I refuse to believe that it’s beyond our wit to build Euston in a single phase without sacrificing long-term value and ‘baking in’ an operating ceiling. Here’s another warning: the grade-separated approach enables the oper-ation of two extra trains per hour. How long before some civil servant says: “Well, if it’s only 2tph, we could save a couple of hundred million by having a flat approach…”? 

Ten more platforms will destroy the existing specification by allowing only 16tph. Scrap the grade-separated approach and that drops to 14tph - a limit forever. Taxpayer value is best served by building to deliver the most for the longest, not barely enough for a few years only.

Further, if we constrain HS2’s capacity to save a few quid now, we will not secure the benefits of the released capacity on the existing network. In a couple of decades we’ll have no choice but to spend gazillions more on enhancing capacity on the East and West Coast Main Lines - at a cost which will make the short-term savings of descoping Euston look like loose change. 

And where is the Public Accounts Committee, whose chairwoman Meg Hillier grandstands endlessly about taxpayer value? 

Likewise electrification. Building East West Rail as a non-electrified railway is madness on stilts. Yes, there’s higher capital expenditure up front, but electric railways are cheaper to run and maintain and they deliver everything that passengers want. 

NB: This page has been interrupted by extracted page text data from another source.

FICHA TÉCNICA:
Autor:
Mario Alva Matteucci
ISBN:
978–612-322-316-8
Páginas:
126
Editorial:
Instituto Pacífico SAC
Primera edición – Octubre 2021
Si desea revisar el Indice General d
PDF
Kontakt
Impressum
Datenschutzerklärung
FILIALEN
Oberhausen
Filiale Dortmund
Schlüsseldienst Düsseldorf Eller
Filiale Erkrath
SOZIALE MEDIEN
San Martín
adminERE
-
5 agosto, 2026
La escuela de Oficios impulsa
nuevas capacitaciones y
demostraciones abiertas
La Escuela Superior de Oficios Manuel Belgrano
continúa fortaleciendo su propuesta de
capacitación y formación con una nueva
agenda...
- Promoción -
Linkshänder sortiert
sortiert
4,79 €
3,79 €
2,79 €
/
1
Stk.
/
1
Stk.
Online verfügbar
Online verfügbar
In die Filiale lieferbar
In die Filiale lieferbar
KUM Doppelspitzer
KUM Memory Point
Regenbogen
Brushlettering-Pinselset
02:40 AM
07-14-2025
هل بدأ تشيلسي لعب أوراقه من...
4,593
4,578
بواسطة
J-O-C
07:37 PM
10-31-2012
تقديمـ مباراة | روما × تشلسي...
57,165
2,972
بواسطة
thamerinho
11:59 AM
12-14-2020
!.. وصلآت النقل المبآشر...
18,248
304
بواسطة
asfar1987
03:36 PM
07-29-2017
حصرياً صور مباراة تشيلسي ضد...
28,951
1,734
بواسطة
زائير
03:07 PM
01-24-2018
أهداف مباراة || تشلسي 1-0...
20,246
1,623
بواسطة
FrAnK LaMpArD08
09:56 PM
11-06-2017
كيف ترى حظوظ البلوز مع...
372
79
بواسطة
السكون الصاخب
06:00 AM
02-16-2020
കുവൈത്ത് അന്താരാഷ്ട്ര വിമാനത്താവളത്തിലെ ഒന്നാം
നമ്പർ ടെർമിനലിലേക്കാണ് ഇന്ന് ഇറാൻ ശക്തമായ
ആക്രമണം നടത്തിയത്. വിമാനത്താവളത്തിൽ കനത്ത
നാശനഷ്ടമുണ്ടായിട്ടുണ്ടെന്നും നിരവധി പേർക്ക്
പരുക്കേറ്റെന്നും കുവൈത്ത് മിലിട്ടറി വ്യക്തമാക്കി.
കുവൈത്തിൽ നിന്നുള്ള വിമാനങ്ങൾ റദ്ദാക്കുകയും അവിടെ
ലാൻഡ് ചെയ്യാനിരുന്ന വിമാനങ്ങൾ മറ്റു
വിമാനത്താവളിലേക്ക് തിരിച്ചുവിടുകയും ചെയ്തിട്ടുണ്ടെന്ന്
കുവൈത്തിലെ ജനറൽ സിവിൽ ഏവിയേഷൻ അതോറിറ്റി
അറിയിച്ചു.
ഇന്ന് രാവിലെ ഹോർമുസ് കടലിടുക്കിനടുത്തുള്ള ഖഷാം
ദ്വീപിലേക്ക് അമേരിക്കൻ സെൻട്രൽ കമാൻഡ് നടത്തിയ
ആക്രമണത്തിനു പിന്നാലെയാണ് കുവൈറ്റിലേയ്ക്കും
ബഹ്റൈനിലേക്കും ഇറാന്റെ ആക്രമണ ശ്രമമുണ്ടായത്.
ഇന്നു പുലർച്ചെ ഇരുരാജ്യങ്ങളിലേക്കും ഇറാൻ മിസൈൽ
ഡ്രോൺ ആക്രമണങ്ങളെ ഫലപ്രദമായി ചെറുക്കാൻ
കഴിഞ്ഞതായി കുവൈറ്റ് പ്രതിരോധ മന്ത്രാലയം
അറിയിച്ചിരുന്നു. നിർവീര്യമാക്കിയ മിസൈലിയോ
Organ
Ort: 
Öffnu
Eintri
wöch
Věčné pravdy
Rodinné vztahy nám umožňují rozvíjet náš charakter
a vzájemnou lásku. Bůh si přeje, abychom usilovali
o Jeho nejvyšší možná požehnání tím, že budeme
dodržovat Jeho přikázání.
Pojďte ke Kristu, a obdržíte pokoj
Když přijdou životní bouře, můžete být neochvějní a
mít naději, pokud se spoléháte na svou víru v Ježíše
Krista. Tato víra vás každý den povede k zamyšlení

Politicians often tell you passengers don’t care how trains are powered. Rubbish. Passengers are increasingly aware of the environmental impact of their trains and do care. But more widely, electric trains are smoother, lighter, accelerate faster, make much less noise and vibration so ride better, tend to have more room and more seats, and because they are far more reliable than diesel trains and fail less, there are far fewer service cancellations. 

Electric trains have much lower operating costs and are kinder to the track. If you are genuinely planning to put customers first while delivering optimal taxpayer value it’s blindingly obvious that there’s only one choice: elect-rification. The only reason you would ignore whole-life costs/value and choose not to electrify a new railway is to cut short-term spending - which, just like cutting HS2’s platforms, destroys long-term value. 

Buying new DMUs will soon be impossible, and Secretary of State for Transport Grant Shapps’ recent comment that “technnology will leapfrog electrification” is laughable. No, it won’t, on railways like this. Not ever.

Yes, there are some railways (Cornish branches, Fort William, Kyle of Lochalsh and Whitby, among many others) which will never be wired and for which hydrogen or battery power will be the answer. This is already understood. Indeed, Network Rail already has a comprehensive Traction Decarbonisation Network Strategy, drawn up under Paul McMahon, after Government asked for plans to get rid of diesel on the passenger railway by 2040. Scotland is aiming for 2035. The TDNS is a really good read. 

And according to that TDNS drawn up by NR (in the public sector, don’t forget), East West clearly qualifies for electrification. To do anything else is yet another example of short-term cost cutting which destroys asset value, makes it more expensive to operate, and makes a mockery of delivering taxpayer value. 

Still, that’s someone else’s problem, eh? Current Treasury officials and ministers will be long gone by then. And again, where is Meg Hillier and her Public Accounts Committee?

This is all exacerbated by the lack of coherent rail industry leadership to argue the case. Yet another reason why Britain desperately needs Network Rail to be rebooted as the railway’s new arm’s length delivery agency.

We need to get on with sensible investment decisions which deliver genuine value and treat the taxpayer with respect.